381 - Implementation of first-tier rapid genome sequencing in the PICU and CICU

Publication Number: 381.5420

Abbey A. Scott, Seattle Children's, Seattle, WA, United States; Alexandra C. Keefe, Seattle Children's, Seattle, WA, United States; Lukas Kruidenier, Seattle Children's, Seattle, WA, United States; Darci L. Sternen, Seattle Children's Hospital and PLUGS, Seattle, WA, United States; Sarah Clowes Candadai, Seattle Children's Hospital/PLUGS, Seattle, WA, United States; Shannon M. Stasi, Seattle Children’s Hospital, Seattle, WA, United States; Julia Parish-Morris, Perelman School of Medicine at the University of Pennsylvania, FORT WASHINGTON, PA, United States; Megan Sikes, Seattle Children's, Lake Forest Park, WA, United States; Margaret AAEA. Adam, University of Washington School of Medicine, Seattle, WA, United States; Anita E. Beck, University of Washington School of Medicine, Seattle, WA, United States; Jennifer C. Hayek, University of Washington School of Medicine, Seattle, WA, United States; Ian A. Glass, Univ of Washington, Seattle, WA, United States; James T. Bennett, Seattle Children's, Seattle, WA, United States; Ghayda Mirzaa, University of Washington School of Medicine, Seattle, WA, United States; Paul Kruszka, GeneDx, Alexandria, VA, United States; Kirsty McWalter, GeneDx, Gaithersburg, MD, United States; Deborah Copenheaver, GeneDx, Potomac, MD, United States; Bethany Friedman, GeneDx, Gaithersburg, MD, United States; Michael Bamshad, university of washington, seattle, WA, United States; Katrina Dipple, Seattle Children's, Seattle, WA, United States; Tara L. Wenger, Seattle Children's Hospital, Lake Tapps, WA, United States

Background: Data from over 3,500 critically ill children have demonstrated that first-tier clinical rapid genomic testing leads to improved access to a precise genetic diagnosis (PrGD), reduces medical costs, and impacts medical management for children with a suspected genetic condition. Limited data exist on hospital-wide clinical implementation of policies to transition from conventional genetic testing based on clinical suspicion to first-tier rapid exome and/or whole genome sequencing (rES/rWGS) for inpatients. Our hospital implemented a policy change in May 2022 approving first-tier rES/rWGS, allowing evaluation of implementation and impact on rates and time to PrGD.

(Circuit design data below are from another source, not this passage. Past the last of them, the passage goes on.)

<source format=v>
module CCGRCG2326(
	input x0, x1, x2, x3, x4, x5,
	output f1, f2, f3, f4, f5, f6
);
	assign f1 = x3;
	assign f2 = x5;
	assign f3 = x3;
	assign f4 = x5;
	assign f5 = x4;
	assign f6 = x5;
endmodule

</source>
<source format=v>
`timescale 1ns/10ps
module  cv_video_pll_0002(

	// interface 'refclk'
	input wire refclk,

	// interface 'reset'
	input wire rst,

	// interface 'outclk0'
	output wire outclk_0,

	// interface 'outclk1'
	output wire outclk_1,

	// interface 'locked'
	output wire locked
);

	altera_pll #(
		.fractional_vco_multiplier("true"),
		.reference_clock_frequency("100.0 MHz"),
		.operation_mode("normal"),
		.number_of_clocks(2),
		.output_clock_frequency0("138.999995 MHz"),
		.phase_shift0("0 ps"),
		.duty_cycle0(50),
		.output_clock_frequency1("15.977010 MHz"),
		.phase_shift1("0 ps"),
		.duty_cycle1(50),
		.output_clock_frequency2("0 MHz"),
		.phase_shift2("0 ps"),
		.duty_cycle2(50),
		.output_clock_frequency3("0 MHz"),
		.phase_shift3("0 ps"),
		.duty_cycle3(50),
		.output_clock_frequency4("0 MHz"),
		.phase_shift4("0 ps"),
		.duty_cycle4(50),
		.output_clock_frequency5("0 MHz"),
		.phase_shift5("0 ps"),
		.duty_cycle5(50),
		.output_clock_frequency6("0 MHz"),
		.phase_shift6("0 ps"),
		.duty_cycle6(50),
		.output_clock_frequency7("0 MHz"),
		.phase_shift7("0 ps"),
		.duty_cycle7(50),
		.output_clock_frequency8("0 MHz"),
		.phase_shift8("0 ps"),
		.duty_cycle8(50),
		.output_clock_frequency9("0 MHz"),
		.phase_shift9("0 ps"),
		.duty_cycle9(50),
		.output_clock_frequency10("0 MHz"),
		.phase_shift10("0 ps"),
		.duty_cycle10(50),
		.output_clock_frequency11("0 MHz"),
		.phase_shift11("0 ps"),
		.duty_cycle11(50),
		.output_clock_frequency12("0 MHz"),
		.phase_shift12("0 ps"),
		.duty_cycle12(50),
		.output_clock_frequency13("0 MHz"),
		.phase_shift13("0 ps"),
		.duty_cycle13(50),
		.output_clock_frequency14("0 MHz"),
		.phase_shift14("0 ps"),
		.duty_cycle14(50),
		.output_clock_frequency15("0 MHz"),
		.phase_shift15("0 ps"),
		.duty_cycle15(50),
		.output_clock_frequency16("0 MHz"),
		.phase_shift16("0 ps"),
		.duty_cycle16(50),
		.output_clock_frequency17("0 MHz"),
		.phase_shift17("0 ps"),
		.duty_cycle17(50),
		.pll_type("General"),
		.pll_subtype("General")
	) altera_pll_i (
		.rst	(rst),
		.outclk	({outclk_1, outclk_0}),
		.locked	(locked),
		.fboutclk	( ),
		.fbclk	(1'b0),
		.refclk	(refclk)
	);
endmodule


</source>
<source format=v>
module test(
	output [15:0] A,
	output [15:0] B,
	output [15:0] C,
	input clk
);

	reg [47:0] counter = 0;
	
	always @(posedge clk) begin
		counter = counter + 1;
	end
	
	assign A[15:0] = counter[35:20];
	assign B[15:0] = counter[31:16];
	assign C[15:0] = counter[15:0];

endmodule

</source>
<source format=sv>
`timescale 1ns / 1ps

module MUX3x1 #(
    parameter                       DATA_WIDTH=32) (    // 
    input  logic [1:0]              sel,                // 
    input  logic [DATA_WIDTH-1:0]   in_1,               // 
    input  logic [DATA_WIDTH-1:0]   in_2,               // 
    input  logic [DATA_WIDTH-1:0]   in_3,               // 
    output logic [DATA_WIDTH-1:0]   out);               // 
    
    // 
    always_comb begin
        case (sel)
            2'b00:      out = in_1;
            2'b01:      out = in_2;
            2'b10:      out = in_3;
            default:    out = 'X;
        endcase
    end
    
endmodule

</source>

Objective: The objective of this study was to examine the impact of the policy change allowing first-tier rES/rWGS on testing patterns and rate of PrGD in the Cardiac Intensive Care Unit (CICU) and Pediatric Intensive Care Unit (PICU) at a large quaternary children’s hospital.

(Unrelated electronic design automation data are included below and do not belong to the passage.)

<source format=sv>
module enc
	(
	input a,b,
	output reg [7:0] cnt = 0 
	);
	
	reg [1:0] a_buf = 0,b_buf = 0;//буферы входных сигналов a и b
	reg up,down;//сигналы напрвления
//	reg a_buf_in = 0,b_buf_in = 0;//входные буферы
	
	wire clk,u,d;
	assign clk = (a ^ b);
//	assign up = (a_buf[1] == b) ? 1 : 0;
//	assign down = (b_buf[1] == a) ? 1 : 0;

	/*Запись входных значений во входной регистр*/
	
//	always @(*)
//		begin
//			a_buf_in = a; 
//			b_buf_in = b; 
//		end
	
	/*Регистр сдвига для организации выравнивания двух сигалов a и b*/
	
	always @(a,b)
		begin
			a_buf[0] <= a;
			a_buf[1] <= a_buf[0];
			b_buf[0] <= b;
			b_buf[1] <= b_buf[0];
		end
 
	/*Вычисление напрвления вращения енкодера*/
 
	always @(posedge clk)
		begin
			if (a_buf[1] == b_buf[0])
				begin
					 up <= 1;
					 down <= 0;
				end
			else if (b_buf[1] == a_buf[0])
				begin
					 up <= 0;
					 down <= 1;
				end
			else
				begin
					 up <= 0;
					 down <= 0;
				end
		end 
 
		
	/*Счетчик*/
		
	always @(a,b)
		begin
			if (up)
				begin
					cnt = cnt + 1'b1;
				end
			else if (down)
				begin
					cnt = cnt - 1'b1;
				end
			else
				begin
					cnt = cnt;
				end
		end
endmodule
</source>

Design/Methods: A retrospective chart review was performed from January 1, 2021 to September 15, 2024 for patients admitted to the CICU and PICU who received a genetics consult prior to (January 1, 2021-May 4, 2022; n=64) and following (May 5, 2022-September 15, 2024; n=211) the policy change.

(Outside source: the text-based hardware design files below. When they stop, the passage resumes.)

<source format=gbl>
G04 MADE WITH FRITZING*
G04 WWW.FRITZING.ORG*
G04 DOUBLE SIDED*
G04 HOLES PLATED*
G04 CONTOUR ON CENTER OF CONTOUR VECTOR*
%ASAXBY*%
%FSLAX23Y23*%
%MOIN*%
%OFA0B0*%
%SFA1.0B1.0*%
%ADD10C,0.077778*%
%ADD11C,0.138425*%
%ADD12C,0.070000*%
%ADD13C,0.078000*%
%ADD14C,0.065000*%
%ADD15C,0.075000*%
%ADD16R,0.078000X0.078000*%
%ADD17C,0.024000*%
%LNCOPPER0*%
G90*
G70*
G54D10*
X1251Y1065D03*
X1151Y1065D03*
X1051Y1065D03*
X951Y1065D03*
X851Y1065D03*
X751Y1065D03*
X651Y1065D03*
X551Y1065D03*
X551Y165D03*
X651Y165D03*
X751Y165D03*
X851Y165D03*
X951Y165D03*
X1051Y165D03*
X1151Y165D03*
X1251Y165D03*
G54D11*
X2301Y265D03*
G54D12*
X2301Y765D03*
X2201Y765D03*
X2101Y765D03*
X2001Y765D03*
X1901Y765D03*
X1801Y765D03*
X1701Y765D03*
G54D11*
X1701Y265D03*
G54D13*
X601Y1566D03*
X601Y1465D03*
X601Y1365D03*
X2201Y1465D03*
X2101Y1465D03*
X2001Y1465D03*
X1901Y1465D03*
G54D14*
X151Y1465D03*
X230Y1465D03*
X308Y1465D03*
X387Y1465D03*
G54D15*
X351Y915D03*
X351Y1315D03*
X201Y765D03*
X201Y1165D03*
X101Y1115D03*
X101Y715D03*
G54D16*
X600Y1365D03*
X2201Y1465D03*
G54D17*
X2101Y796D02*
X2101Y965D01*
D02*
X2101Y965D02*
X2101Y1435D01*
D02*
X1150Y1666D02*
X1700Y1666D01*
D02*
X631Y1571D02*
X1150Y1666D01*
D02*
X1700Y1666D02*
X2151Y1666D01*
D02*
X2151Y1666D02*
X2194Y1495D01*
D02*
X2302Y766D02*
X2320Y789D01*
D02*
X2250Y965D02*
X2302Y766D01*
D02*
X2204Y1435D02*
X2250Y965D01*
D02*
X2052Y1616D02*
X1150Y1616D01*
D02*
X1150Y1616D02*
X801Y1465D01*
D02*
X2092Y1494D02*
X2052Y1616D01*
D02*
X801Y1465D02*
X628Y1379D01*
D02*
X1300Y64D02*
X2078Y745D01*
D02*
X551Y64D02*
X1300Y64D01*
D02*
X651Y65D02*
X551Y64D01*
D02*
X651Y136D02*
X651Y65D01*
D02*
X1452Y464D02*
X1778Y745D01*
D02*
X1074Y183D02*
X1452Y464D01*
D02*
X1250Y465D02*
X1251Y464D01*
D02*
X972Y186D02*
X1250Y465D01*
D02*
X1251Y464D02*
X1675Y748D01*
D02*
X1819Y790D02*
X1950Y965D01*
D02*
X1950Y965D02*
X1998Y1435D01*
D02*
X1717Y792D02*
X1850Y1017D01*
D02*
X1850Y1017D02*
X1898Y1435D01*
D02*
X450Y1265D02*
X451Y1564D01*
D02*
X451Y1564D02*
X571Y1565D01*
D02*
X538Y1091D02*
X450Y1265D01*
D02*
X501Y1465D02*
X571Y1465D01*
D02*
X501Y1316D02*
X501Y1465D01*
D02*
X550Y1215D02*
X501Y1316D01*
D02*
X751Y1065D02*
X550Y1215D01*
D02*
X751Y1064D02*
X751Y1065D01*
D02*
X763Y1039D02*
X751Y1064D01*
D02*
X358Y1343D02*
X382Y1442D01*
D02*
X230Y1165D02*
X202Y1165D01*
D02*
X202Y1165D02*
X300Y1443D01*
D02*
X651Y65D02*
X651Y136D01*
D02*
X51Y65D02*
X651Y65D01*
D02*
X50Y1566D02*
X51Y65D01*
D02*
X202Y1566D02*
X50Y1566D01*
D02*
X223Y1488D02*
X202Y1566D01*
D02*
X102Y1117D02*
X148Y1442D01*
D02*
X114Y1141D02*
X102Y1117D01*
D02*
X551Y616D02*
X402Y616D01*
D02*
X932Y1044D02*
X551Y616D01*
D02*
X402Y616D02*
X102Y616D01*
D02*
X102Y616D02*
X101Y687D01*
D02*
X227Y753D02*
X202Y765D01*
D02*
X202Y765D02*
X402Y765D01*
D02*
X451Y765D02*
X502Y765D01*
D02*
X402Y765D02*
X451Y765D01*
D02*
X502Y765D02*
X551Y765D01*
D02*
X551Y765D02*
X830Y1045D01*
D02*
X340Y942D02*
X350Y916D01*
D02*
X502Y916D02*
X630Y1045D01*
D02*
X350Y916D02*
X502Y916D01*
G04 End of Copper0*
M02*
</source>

Results: The overall diagnostic yield of ES/WGS (standard and rapid) was 37% (35/94) in the CICU and 32% (24/76) in the PICU. Prior to the policy change, 83% (35/42) of CICU patients and 86% (19/22) of PICU patients had genetic testing completed, but few received rES/rWGS (6% in the CICU; 16% in the PICU). A PrGD was reached in 22.8% (8/35) of CICU patients and 42% (8/19) of PICU patients, with average times to diagnosis of 23 days (CICU) and 33 days (PICU). After the policy change, there was an increase in requested genetics consults for each unit and an increase in the percentage of patients receiving rES/rWGS. In the CICU, 70% (99/141) of patients received genetic testing and 80% (79/99) received rES/rWGS. In the PICU, 93% (65/70) of patients received genetic testing, with 95% (62/65) receiving rES/rWGS. The rate of PrGD was 34% (34/99) in the CICU and 28% (18/65) in the PICU, with averages times to diagnosis of 12 days (CICU) and 16 days (PICU).

Conclusion(s): Following the policy change, there were a greater number of genetics consults in the CICU and PICU and higher percentages of patients receiving rES/rWGS as first-tier testing. This resulted in an increase in PrGD after the policy change (5 vs. 14 PrGD/year in the CICU; 6 vs. 8 PrGD/year in the PICU) and a decrease in the time to diagnosis (23 vs. 12 days in the CICU; 33 vs. 16 days in the PICU).